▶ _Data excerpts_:
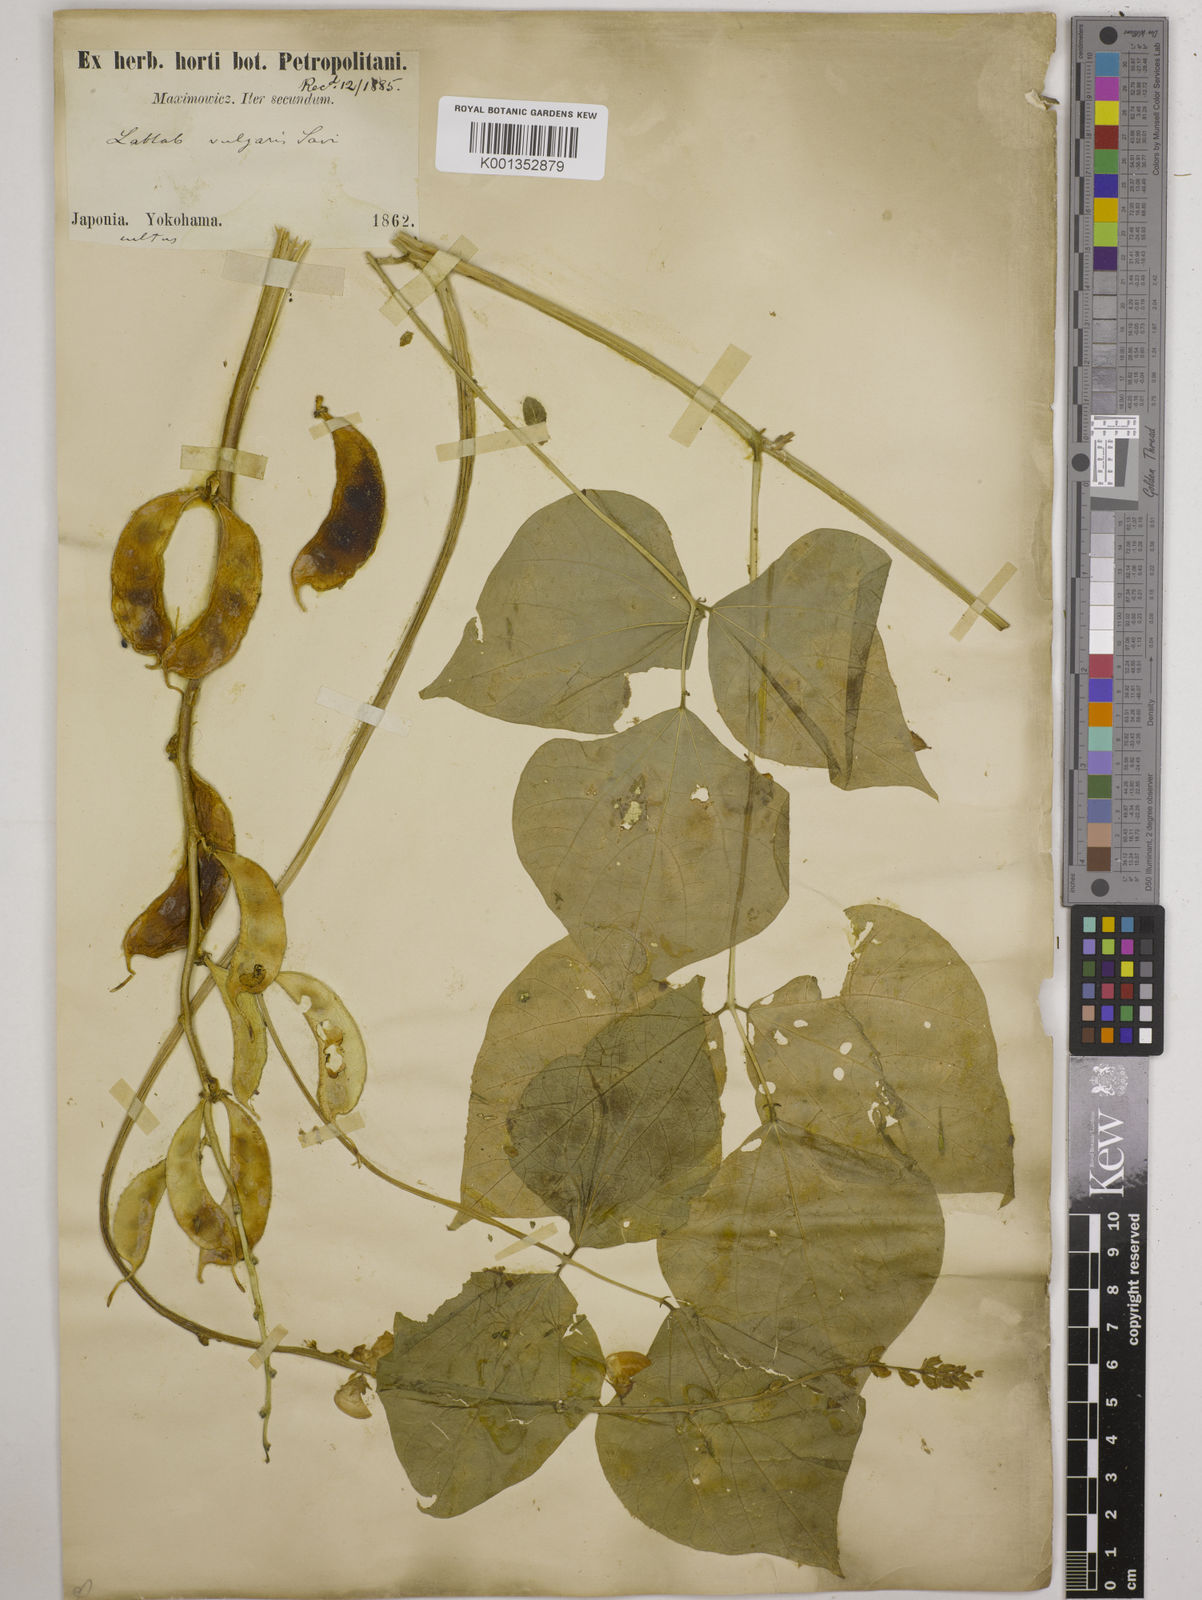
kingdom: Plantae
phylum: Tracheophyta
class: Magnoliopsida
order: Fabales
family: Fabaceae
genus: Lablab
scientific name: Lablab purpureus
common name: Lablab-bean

▶ _Direction_:
Rename the field "scientific name" to "binomial name" throughout the listing, and rewrite its lines with everything else unchanged. Omit the picture lines from the answer.

▶ _Task solution_:
kingdom: Plantae
phylum: Tracheophyta
class: Magnoliopsida
order: Fabales
family: Fabaceae
genus: Lablab
binomial name: Lablab purpureus
common name: Lablab-bean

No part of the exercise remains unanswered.